● **TEXTE À LIRE**
......

Durant le Forum des Amériques, qui s’est déroulé du 26 au 28 mars 2025 à Mexico City, j’ai eu le plaisir de revoir Nasser El Mamoune. Je vous invite à découvrir son parcours lors de ses différentes missions au sein de Business France.
Par Diane Cardoso-Gomes, fondatrice de Paris Latina News

Bonjour Nasser, comment vis-tu cette expérience personnellement sur le continent latino-américain ?
Nasser : Mon histoire avec l’Amérique latine a commencé bien avant que je mette un pied sur le continent. Enfant, c’est par l’Espagne que j’ai découvert la langue, les sonorités… C’était une première porte d’entrée culturelle. Très vite, ce sont les pays d’Amérique latine qui ont éveillé en moi une curiosité beaucoup plus vaste. Quelque chose d’instinctif, presque viscéral. Une envie de comprendre ces sociétés multiples, mouvantes, pleines d’héritages et de métamorphoses.
Ce goût-là m’a d’abord mené vers les livres. Borges, Octavio Paz, Neruda, García Márquez… Je me souviens encore de cette brève rencontre avec lui à Mexico. Quelques minutes à peine, mais un moment suspendu, irréel — à l’image de ses romans, entre réel et imaginaire. Ces écrivains m’ont transmis une première clé de lecture du continent : une région où la mémoire, les rêves, les blessures et les récits s’entrelacent.
Puis il y a eu les études, les rencontres, les premières opportunités. Et un jour, cette chance de partir au Costa Rica, pour une mission de coopération économique avec le ministère de l’Économie. Ce fut un vrai déclic. J’ai compris que je voulais aller au-delà des clichés, comprendre ce qui se passe derrière les images toutes faites. Et surtout, m’ancrer, m’impliquer.
À partir de là, tout s’est enchaîné. L’Amérique centrale d’abord : le Guatemala, le Nicaragua, le Panama, et bien sûr le Costa Rica. Chaque pays m’a frappé par ses contrastes, son énergie incroyable… mais aussi ses vulnérabilités. On est constamment entre espoir et tension. C’est cela qui m’a captivé.
Puis est arrivé le Mexique. Un choc culturel, intellectuel, humain. Ce pays est un carrefour. Une terre de traditions millénaires, d’histoire précolombienne omniprésente, mais aussi un acteur moderne, stratégique, qui regarde autant vers le nord que vers le sud. J’y ai senti toute la complexité du continent.
Et ensuite l’Argentine — sa fougue, son intensité sociale, sa passion politique. Le Chili, tout en verticalité, entre cordillère et océan. La Colombie, pleine de promesses, en reconstruction permanente, toujours en mouvement.
Et enfin, le Brésil. Là, c’est un monde à part. Un continent dans le continent. Une expérience totale. Sa diversité, ses rythmes, ses tensions, son imagination débordante… Tout y est amplifié. Le Brésil m’a profondément marqué. C’est un pays qui bouscule, qui étonne, qui inspire.

......

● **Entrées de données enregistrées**
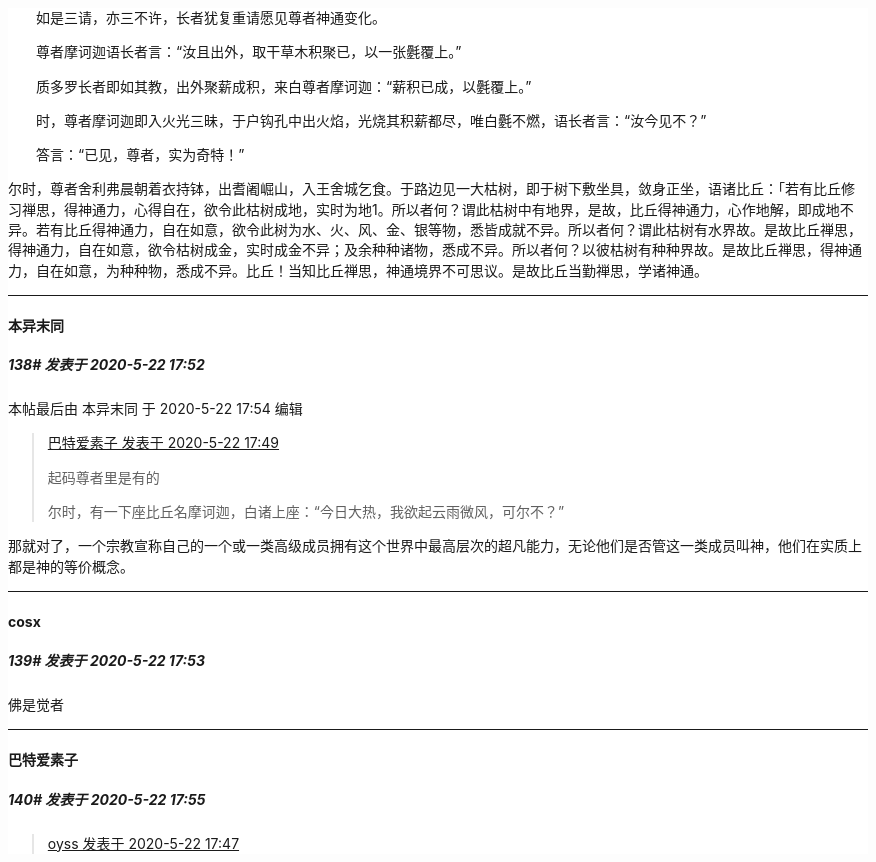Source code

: 　　如是三请，亦三不许，长者犹复重请愿见尊者神通变化。 

　　尊者摩诃迦语长者言：“汝且出外，取干草木积聚已，以一张氎覆上。” 

　　质多罗长者即如其教，出外聚薪成积，来白尊者摩诃迦：“薪积已成，以氎覆上。” 

　　时，尊者摩诃迦即入火光三昧，于户钩孔中出火焰，光烧其积薪都尽，唯白氎不燃，语长者言：“汝今见不？” 

　　答言：“已见，尊者，实为奇特！” 

尔时，尊者舍利弗晨朝着衣持钵，出耆阇崛山，入王舍城乞食。于路边见一大枯树，即于树下敷坐具，敛身正坐，语诸比丘：「若有比丘修习禅思，得神通力，心得自在，欲令此枯树成地，实时为地1。所以者何？谓此枯树中有地界，是故，比丘得神通力，心作地解，即成地不异。若有比丘得神通力，自在如意，欲令此树为水、火、风、金、银等物，悉皆成就不异。所以者何？谓此枯树有水界故。是故比丘禅思，得神通力，自在如意，欲令枯树成金，实时成金不异；及余种种诸物，悉成不异。所以者何？以彼枯树有种种界故。是故比丘禅思，得神通力，自在如意，为种种物，悉成不异。比丘！当知比丘禅思，神通境界不可思议。是故比丘当勤禅思，学诸神通。







-----

####  本异末同  
##### 138#       发表于 2020-5-22 17:52



 本帖最后由 本异末同 于 2020-5-22 17:54 编辑 
<blockquote><a href="httphttps://bbs.saraba1st.com/2b/forum.php?mod=redirect&amp;goto=findpost&amp;pid=47518825&amp;ptid=1936873" target="_blank">巴特爱素子 发表于 2020-5-22 17:49</a>

起码尊者里是有的


尔时，有一下座比丘名摩诃迦，白诸上座：“今日大热，我欲起云雨微风，可尔不？” </blockquote>
那就对了，一个宗教宣称自己的一个或一类高级成员拥有这个世界中最高层次的超凡能力，无论他们是否管这一类成员叫神，他们在实质上都是神的等价概念。







-----

####  cosx  
##### 139#       发表于 2020-5-22 17:53




佛是觉者







-----

####  巴特爱素子  
##### 140#       发表于 2020-5-22 17:55



<blockquote><a href="httphttps://bbs.saraba1st.com/2b/forum.php?mod=redirect&amp;goto=findpost&amp;pid=47518789&amp;ptid=1936873" target="_blank">oyss 发表于 2020-5-22 17:47</a>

......

● **TRAVAIL À RÉALISER**
**a.** Dans l'entretien sur l'Amérique latine, reproduisez le passage allant de « Puis est arrivé » à « complexité du continent. » en substituant « point de rencontre » à « carrefour ».
**b.** Répondez brièvement à ces questions sur l'entretien sur l'Amérique latine :
(i) Où et à quelles dates s'est tenu le Forum des Amériques ?
(ii) Avec quel ministère a été menée la mission de coopération économique au Costa Rica ?
(iii) Par quelle formule le Brésil est-il qualifié de monde à part ?
**c.** Prolongez l'entretien sur l'Amérique latine à partir de sa dernière phrase.

● **RÉSULTATS ATTENDUS**
**a.**
Puis est arrivé le Mexique. Un choc culturel, intellectuel, humain. Ce pays est un point de rencontre. Une terre de traditions millénaires, d’histoire précolombienne omniprésente, mais aussi un acteur moderne, stratégique, qui regarde autant vers le nord que vers le sud. J’y ai senti toute la complexité du continent.

**b.**
(i) À Mexico City, du 26 au 28 mars 2025.
(ii) Avec le ministère de l'Économie.
(iii) « Un continent dans le continent ».

**c.**
Aujourd’hui, ce lien avec l’Amérique latine, il dépasse largement le cadre professionnel. Il est devenu personnel, intime… et même familial. Ce continent, qui m’attirait à l’origine par curiosité intellectuelle, est devenu une partie de ma vie, de mon identité.
Ce que j’en retiens, c’est cette capacité incroyable qu’a l’Amérique latine à se réinventer. À faire émerger de nouvelles idées, de nouvelles formes de vie, malgré les obstacles. C’est une source constante d’inspiration, de réflexion. Et chaque jour passé ici renforce un peu plus ce lien vivant, vibrant, que je ressens avec cette région du monde.
Peux-tu nous partager ton parcours académique et professionnel ?
Nasser : Sur le plan académique, je suis diplômé d’un Master en Administration Internationale de l’Institut des Hautes Études Internationales (IHEI) – Université Paris II Panthéon-Assas, d’un MBA de la Sorbonne Business School, et j’ai également étudié en partie à l’Inalco (Langues O’) mais aussi à San Diego, en Californie. Ces formations m’ont donné des fondations solides pour évoluer dans des environnements multiculturels et accompagner les entreprises dans leurs trajectoires internationales.
Mon parcours professionnel s’est construit au croisement du secteur public, du privé et d’une passion profonde pour l’international. J’ai commencé ma carrière au siège de l’OCDE à Paris, une première immersion dans les grandes dynamiques économiques mondiales. Rapidement, j’ai ressenti le besoin de me confronter à des réalités plus concrètes, plus proches du terrain, en rejoignant tour à tour des entreprises privées, l’Agence pour la coopération technique, industrielle et économique, les Missions économiques, puis Ubifrance et ensuite Business France, où j’ai occupé des fonctions en France comme à l’étranger, toujours avec un objectif : accompagner le développement international des entreprises françaises.
J’ai aussi eu l’opportunité de refaire une parenthèse dans le privé, en dirigeant les opérations américaines d’une ETI française de services numériques. Ce poste m’a permis de créer la filiale de l’entreprise au Mexique, avant de lancer ensuite une start-up spécialisée dans la gestion des actifs. Ces expériences entrepreneuriales et opérationnelles m’ont donné une vision très concrète des défis auxquels les entreprises font face lorsqu’elles s’internationalisent.
Mon histoire avec l’Amérique latine s’est construite au fil du temps, portée par une attirance profonde pour cette région. J’ai eu la chance d’y vivre plusieurs expatriations, en Amérique du Nord, centrale et du Sud, qui m’ont offert l’opportunité de découvrir la richesse des cultures locales, la diversité des modèles économiques, et d’explorer les nombreuses synergies possibles avec les entreprises françaises.
Après cette immersion latino-américaine, j’ai souhaité élargir mes horizons en partant pour une parenthèse en Asie du Sud-Est, à Kuala Lumpur, une expérience qui m’a ouvert à de nouveaux défis et modes de pensée. Puis, porté par une complémentarité naturelle, j’ai dirigé les activités de Business France sur la péninsule ibérique, où j’ai particulièrement travaillé sur ces marchés, riches de connexions historiques et culturelles avec l’Amérique latine. Ce passage m’a permis de renforcer encore ma compréhension des dynamiques ibéro-américaines, mêlant économie et culture.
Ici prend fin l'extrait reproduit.